Anyways, the day was perfect -- bright blue skies, a breeze keeping the flags lining the top of the stands in full view. Our seats were right along the first base line, giving us a great view of most of the action. The game was quick, with awesome pitching by Johan Santana that made up for the general lack of batting action. I tried to take a few photos with the old iphone, but between the bright sun and the barbecue sauce smeared all over my fingers (and face, let's keep it real) it was sort of challenging.

Here's a view of the infield from our seats. These seats were so good, the first thing I thought about as we settled in was that we could be killed by a foul ball in the blink of an eye. It was exciting!
Here's everyone going crazy as Mr. Met started shooting t-shirts into the crowd:
What a great day. I can't wait to go back. It made me want to buy a whole bunch of Mets stuff, too, like a cap, although wearing a baseball hat here is like making a strong political statement that half of everyone else will find extremely obnoxious. Like if you walked around with an "I'm GLAD we're in Iraq!" hat. Not that being a Mets fan is equivalent, but I would feel pressure to be knowledgeable and ready to defend the team, especially since a lot of these smarmy corporate types I tend to spend time with these days are usually Yankees fans. I just don't know if I'm ready for that commitment. But days like this definitely push me in that direction.

Tuesday, April 14, 2009

"The-Dream is everywhere"

The best part of the current New Yorker, besides the beautiful cover and the articles I wish I could write, is the fact that the main essay in the back section is on my favorite, The-Dream. He has a new album out this spring, nipping on the heels of "Love/Hate," which you may recall dominated my sonic life for most of 2008. Sasha Frere-Jones is my favorite music writer -- he can capture its beauty and complexity in a way that always leaves me fumbling. His genius, though, is in the fact that he shares some of my tastes, which is how I can vouch for his brilliance.

Anyways, the new Dream album, "Love vs. Money," is great. He and his collaborator, Tricky Stewart, have not strayed far from the successful formula of their last venture, and they are still playing in the same universe of "ella"s and "eh"s and "Aye!"s. This time around, though, Dream is more ambitious about his skills and his place in the current R&B firmament. His singing has improved, with more traditional vocal flecks and R&B stylings. He offers a tribute to R. Kelly, then slyly supplants him in the final line of the song. Besides the swagger and good humor that characterized the last album, he attempts to lay the groundwork for the larger theme of the title, love vs. money. His songs about money -- "if she wanna make love on the edge of the world, I'll buy it" -- are knowing and briefly convincing. The last 90 seconds of "Fancy," for example, capture the intoxication and confidence and romance of wealth in a way that is genuinely exciting. It makes you want to live in that song.

▶ **EXERCISE SET**:
1. In the blog post about the Mets game and The-Dream, whose pitching made up for the lack of batting?
2. Pick up the blog post about the Mets game and The-Dream's new album right after its final sentence, and keep writing it.

▶ **SUPPLIED MATERIAL**:
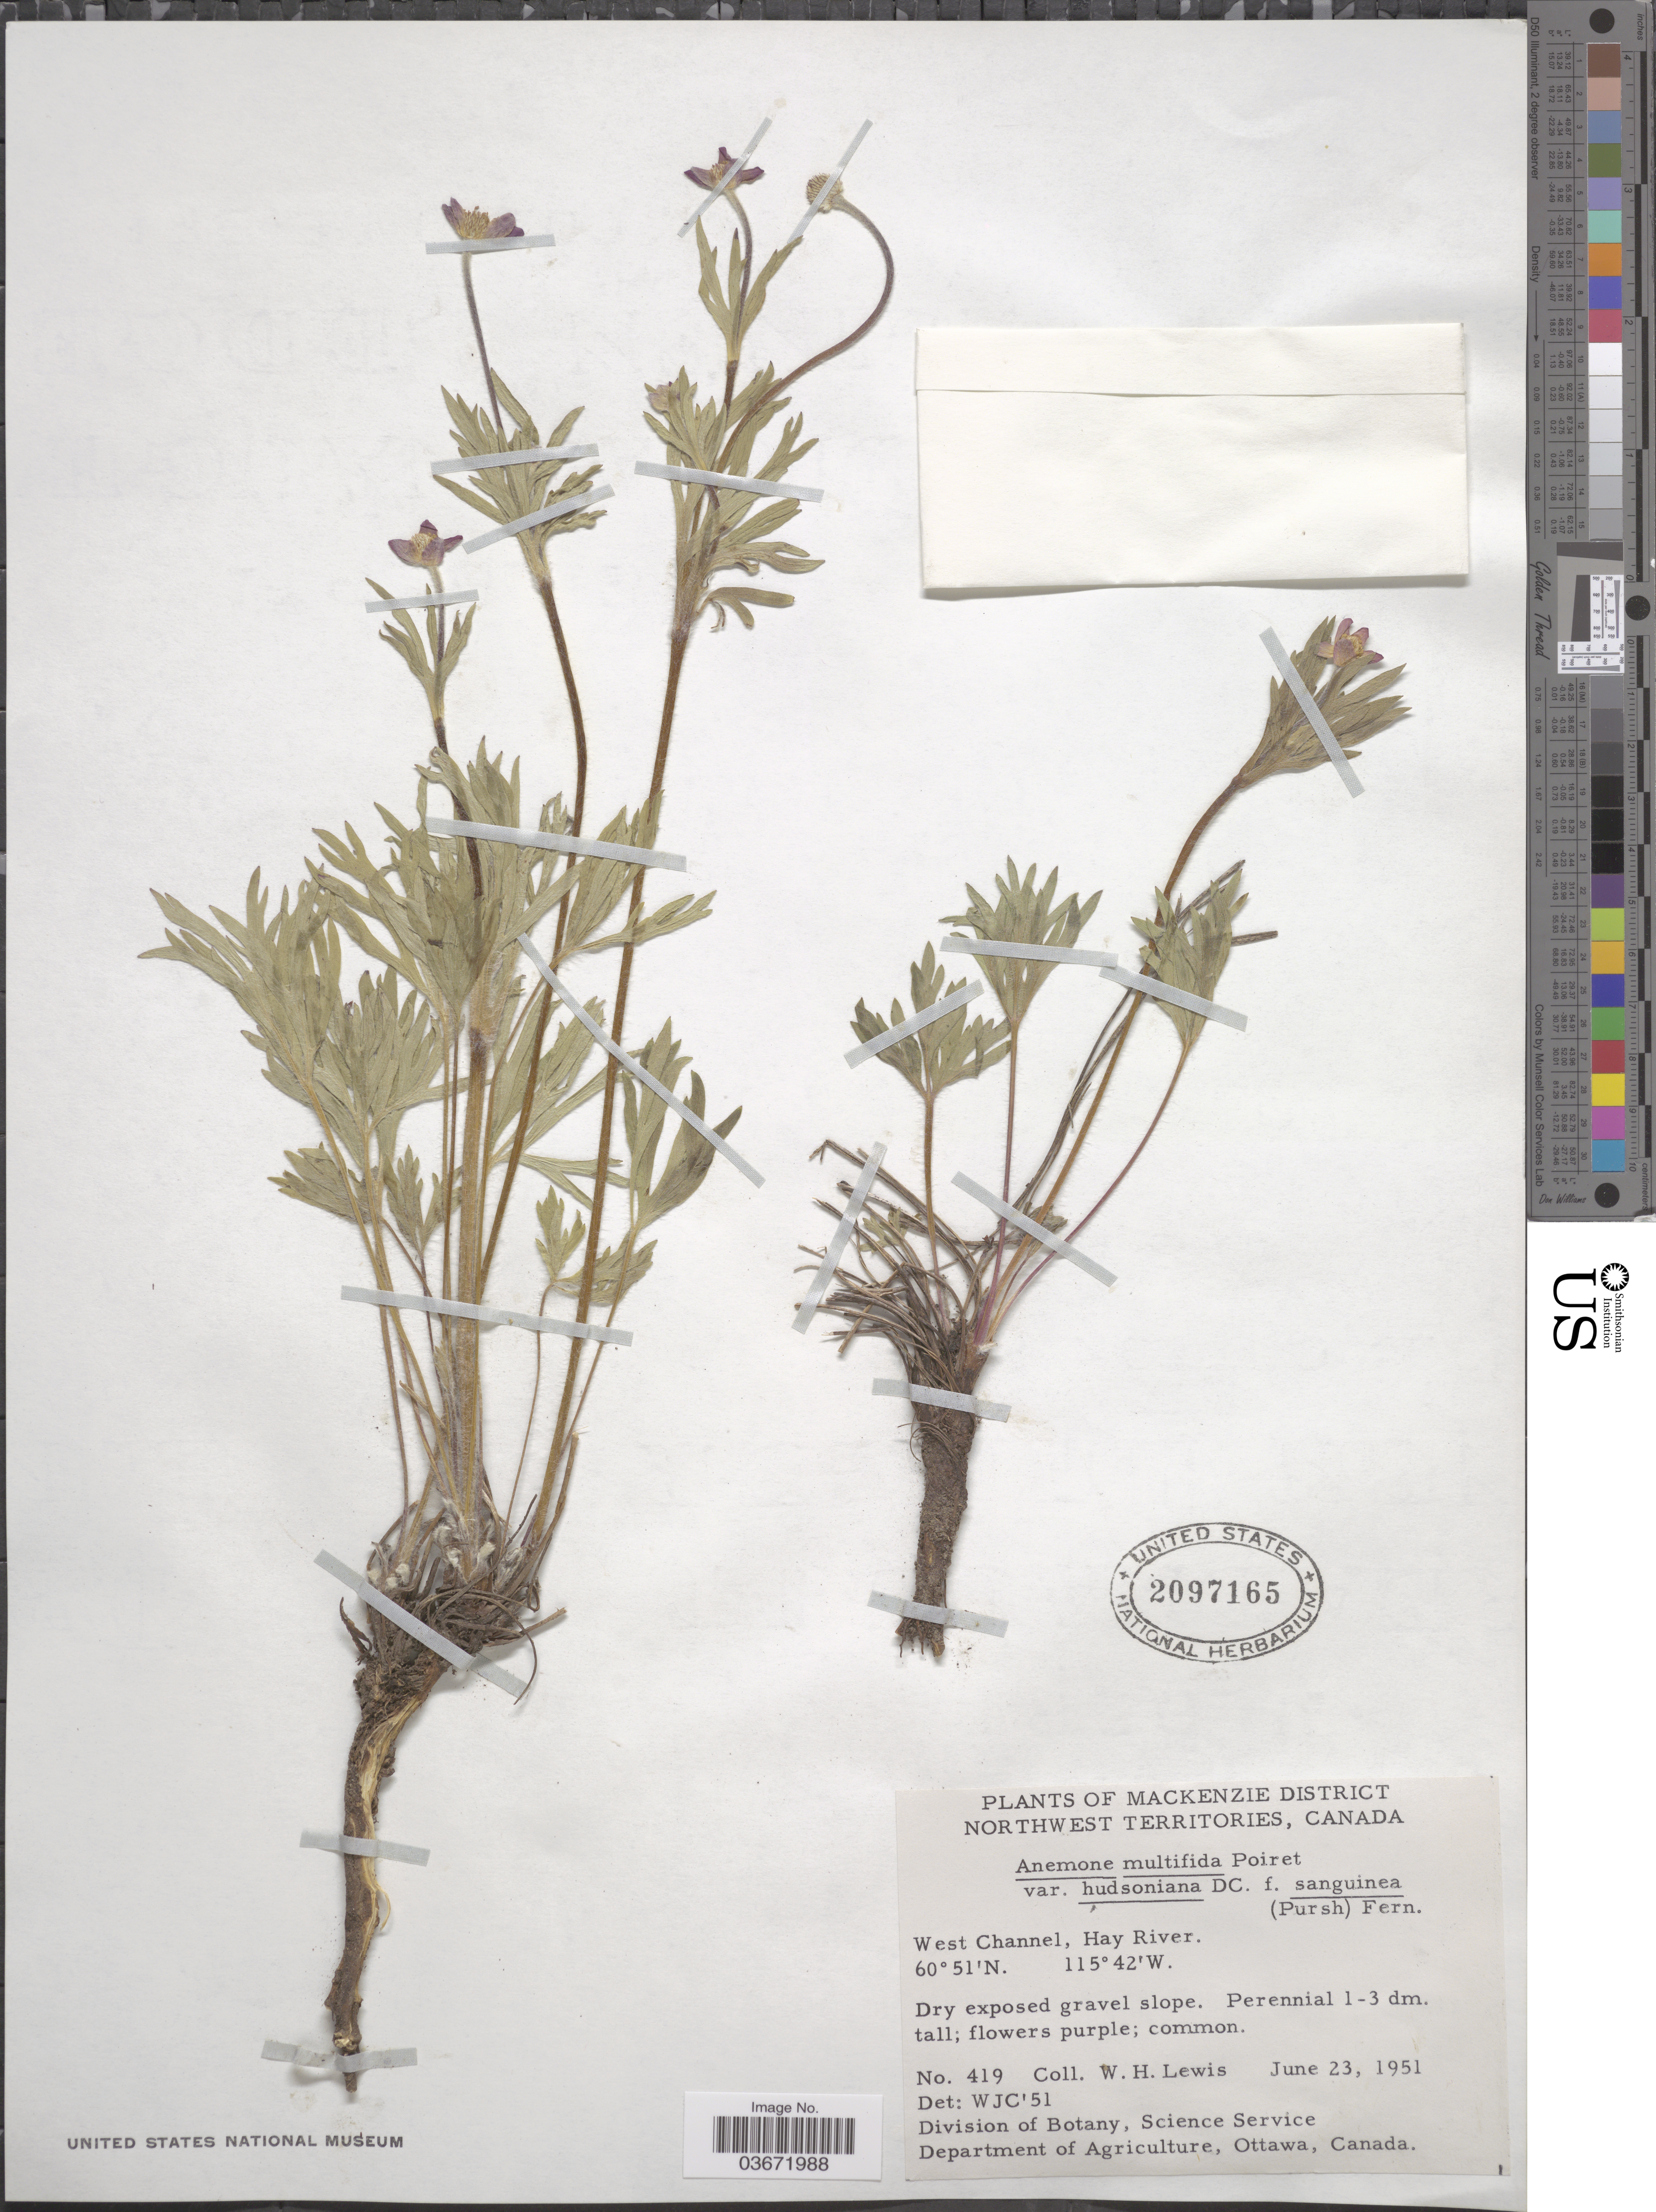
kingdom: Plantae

▶ **RESPONSE LIST**:
1. Johan Santana's

2.
Since the last album grew on me over such a long period of time, I'm trying to keep my expectations low for this venture and just enjoy it as it comes. Several tracks hooked me immediately: "Take U Home 2 My Mama," "My Love" with Mariah, "Walkin on the Moon" with Kanye, the "Rockin That Thing" remix. I love this guy.

As usual, Sasha Frere-Jones got it exactly right in the magazine:
Hip-hop allowed R&B singers to become aggressive again, to make the language blunt, and to admit a little bit of selfishness into the nice-guy routine. Having run that particular program, R&B is now following [The-Dream and Tricky Stewart] to a more subtle and complex area, where aggression and tenderness are equally represented.

Tuesday, April 07, 2009

Slow pitch

One of the best things about adulthood, bar none, is the fact that no one makes you participate in organized youth sports. I spent a lot of time in my formative years playing youth sports: cheering on my teammates as they charged ahead of me in the batting lineup, bantering with the assistant coaches as I sat out the inning in the dugout, winning the end-of-season awards for Most Sportsmanlike, or, even more humiliatingly, Most Improved. As a kid I would literally spend the entire schoolday dreading Little League practice, wondering what new failure or humiliation might be waiting for me there.

Through the years I sort of improved: my hand-eye coordination got better, and I learned the value of hustling. Even if you are truly bad at something, if you really hustle, you can generally get by all right. (This is true of everything.) In basketball I was able to snatch rebounds and really thrash the ball around to shake off other players, and I was tenacious at defense, keeping my eye on my opponent's midsection so he couldn't fake me out. In baseball, after I would completely miscalculate a line drive or a fly, I would run extremely quickly to wherever it landed on the ground and hurl it back towards the infield. There was a real upward trend.

Now, of course, I'm a grown-ass man, with a wife, an advanced degree, a professional career, my own apartment, copious student loan debt, and the freedom to fill my leisure time as I see fit. Rarely in the last decade has this included organized sports, save from individual efforts like running, which doesn't involve catching things. Yet tomorrow, dear reader, I will be playing on the firm's softball team, as we face some other corporate team at a ballfield on Roosevelt Island. That's right -- it's time to play Little League for adults, except now, rather than play with random kids from other elementary schools, I get to play with my coworkers! Awesome!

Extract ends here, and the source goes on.